The brain is by far the most complex organ in the human body. It controls everything we do, from breathing and sleeping to planning and performing complex movements, and solving abstract problems. Estimates are that the brain contains hundreds of billions to a trillion individual nerve cells, called neurons.
This tutorial on the brain is provided to be helpful in explaining
the context in which Protagenic Therapeutics' products act, and the
mechanisms of action of its future products. It is a very brief overview of
the major brain structures and their functions in mood regulation. The
series of figures describes the role of brain structures such as the
amygdala and hippocampus, and their role in normal mood regulation, as well
as how stress can adversely affect these functions. For more information on
how PTI's products address these adverse effects, please see our Technology
& IP section.
Neurons are the basic building blocks of the brain, and they help to convey messages throughout the brain and to the rest of the body. These neurons are highly organized into distinct structures in specific parts of the brain. The outer layer of the brain, called the cortex, is organized into functional regions (Figure 1).

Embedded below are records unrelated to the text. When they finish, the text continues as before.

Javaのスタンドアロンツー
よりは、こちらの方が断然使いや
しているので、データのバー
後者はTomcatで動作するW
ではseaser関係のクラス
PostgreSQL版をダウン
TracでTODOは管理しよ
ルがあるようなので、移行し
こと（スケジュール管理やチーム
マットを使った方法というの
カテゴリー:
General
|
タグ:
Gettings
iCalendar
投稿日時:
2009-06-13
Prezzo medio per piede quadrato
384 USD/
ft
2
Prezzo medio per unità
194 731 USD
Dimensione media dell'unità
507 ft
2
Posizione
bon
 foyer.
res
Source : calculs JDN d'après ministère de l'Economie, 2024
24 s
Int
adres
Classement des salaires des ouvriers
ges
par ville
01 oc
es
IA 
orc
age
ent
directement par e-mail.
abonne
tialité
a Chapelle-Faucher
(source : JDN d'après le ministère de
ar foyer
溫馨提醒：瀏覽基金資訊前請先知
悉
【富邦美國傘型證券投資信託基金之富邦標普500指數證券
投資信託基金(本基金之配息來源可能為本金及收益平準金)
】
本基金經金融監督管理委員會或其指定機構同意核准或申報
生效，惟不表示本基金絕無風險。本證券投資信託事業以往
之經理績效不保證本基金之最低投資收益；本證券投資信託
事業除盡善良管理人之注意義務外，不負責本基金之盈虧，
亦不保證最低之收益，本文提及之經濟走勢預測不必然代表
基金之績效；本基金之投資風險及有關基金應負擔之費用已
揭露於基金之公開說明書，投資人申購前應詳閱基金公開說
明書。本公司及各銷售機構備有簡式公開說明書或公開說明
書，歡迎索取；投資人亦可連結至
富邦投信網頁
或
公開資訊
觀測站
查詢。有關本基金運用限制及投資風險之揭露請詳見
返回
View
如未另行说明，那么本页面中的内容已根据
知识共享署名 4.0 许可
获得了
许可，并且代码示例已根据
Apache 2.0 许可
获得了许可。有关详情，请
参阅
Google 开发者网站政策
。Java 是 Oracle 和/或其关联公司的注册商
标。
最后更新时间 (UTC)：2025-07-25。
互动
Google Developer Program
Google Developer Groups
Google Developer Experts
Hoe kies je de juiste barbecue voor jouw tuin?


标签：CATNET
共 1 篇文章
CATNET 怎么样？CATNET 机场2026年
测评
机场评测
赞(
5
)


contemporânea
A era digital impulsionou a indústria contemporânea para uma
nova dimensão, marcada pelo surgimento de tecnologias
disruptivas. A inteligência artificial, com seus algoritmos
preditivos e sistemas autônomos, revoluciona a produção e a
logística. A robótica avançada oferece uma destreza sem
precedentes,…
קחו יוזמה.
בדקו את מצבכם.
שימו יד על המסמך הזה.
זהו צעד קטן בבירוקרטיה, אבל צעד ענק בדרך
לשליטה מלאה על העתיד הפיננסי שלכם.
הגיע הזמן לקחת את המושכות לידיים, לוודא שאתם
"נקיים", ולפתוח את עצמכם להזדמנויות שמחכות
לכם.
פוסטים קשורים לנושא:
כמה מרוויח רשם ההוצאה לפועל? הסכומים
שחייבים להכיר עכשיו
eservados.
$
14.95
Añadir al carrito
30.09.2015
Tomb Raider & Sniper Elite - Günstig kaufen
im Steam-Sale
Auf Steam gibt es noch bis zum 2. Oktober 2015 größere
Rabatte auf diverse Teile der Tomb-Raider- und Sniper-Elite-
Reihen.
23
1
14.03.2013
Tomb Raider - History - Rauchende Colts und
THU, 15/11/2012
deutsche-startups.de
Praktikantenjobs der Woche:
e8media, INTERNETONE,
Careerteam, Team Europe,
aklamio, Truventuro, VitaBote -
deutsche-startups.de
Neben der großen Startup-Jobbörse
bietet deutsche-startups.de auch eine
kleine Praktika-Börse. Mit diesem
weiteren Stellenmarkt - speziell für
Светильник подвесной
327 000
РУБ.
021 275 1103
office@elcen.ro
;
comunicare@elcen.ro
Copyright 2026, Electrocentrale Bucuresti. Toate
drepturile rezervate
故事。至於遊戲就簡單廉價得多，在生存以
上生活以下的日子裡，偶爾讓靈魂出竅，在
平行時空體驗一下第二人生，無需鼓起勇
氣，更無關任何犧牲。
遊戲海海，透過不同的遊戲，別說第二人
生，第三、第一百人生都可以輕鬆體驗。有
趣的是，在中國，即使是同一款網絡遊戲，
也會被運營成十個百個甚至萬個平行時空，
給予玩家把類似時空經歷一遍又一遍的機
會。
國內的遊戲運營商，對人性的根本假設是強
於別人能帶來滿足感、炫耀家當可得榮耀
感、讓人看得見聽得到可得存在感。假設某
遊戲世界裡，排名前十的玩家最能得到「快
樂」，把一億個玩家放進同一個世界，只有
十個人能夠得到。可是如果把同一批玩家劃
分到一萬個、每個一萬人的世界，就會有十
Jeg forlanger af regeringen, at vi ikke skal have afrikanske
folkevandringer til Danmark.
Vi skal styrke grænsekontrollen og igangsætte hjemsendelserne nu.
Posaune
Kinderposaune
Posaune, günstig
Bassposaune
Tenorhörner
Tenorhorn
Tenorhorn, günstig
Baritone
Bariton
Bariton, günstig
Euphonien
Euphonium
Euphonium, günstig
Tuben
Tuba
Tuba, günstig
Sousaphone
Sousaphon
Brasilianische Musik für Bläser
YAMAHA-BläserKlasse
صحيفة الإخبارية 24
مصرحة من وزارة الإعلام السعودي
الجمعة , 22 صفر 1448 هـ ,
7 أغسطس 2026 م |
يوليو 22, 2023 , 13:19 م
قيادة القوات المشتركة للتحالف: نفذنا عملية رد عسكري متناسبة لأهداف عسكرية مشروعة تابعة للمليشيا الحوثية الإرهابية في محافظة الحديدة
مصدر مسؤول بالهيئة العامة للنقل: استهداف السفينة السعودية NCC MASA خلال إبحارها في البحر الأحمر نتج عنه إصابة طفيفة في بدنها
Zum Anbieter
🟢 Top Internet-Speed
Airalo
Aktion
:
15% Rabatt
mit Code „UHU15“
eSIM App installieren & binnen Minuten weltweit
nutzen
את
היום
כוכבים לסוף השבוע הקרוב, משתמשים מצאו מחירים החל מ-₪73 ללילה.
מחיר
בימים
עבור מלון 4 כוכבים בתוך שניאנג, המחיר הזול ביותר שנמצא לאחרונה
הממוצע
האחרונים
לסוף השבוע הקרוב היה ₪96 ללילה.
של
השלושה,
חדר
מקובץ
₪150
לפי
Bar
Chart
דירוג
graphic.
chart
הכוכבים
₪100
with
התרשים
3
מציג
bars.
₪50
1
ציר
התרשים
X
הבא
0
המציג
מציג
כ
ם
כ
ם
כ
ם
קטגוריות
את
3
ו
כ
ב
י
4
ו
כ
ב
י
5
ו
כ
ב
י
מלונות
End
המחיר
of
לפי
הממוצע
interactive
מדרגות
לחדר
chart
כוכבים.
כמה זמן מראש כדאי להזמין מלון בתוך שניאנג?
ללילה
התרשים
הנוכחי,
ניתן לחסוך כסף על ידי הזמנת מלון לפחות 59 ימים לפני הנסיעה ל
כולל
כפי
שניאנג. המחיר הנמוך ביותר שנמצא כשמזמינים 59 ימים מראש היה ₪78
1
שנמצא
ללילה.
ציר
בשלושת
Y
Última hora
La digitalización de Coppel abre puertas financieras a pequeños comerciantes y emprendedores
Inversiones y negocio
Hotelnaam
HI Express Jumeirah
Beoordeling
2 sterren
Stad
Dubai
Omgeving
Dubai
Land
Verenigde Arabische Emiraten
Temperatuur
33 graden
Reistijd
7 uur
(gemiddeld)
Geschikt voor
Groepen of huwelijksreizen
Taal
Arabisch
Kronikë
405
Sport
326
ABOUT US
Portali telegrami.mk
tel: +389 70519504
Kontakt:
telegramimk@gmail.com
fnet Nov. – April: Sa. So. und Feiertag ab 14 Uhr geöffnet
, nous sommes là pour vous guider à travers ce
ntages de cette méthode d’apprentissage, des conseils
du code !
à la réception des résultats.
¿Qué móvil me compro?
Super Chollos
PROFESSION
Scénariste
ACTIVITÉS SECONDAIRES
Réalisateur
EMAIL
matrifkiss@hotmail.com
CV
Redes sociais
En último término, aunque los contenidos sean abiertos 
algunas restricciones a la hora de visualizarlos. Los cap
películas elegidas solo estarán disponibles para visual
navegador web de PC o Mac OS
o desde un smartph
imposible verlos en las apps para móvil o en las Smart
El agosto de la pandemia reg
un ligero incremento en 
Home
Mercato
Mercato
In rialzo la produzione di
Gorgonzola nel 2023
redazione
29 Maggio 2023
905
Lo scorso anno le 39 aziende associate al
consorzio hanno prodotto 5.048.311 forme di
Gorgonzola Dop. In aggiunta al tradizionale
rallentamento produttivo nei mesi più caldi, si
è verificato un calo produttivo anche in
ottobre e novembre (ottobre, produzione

Each area of the brain has a special function. For example, neurons in the occipital cortex are specialized for receiving, integrating and relaying visual information (Figure 1). The frontal lobes are very important for integration of emotions and memories and the production of complex thoughts. Each brain area is interconnected with many other regions. This helps to synthesize multiple different types of information, such as primary sensory information, with memories, our accumulated knowledge, and even information about the current state of our body, such as temperature and body position. Information collected by the primary sensory organs (eyes, ears, nose, mouth, skin) is sent directly to the brain, where it is processed and interpreted. This information not only helps you to identify a stimulus in the environment, but in the brain this information can be compared with all of your past experiences, memories, and knowledge. This integration of information helps you to understand what is happening in your environment, and to respond appropriately to that information.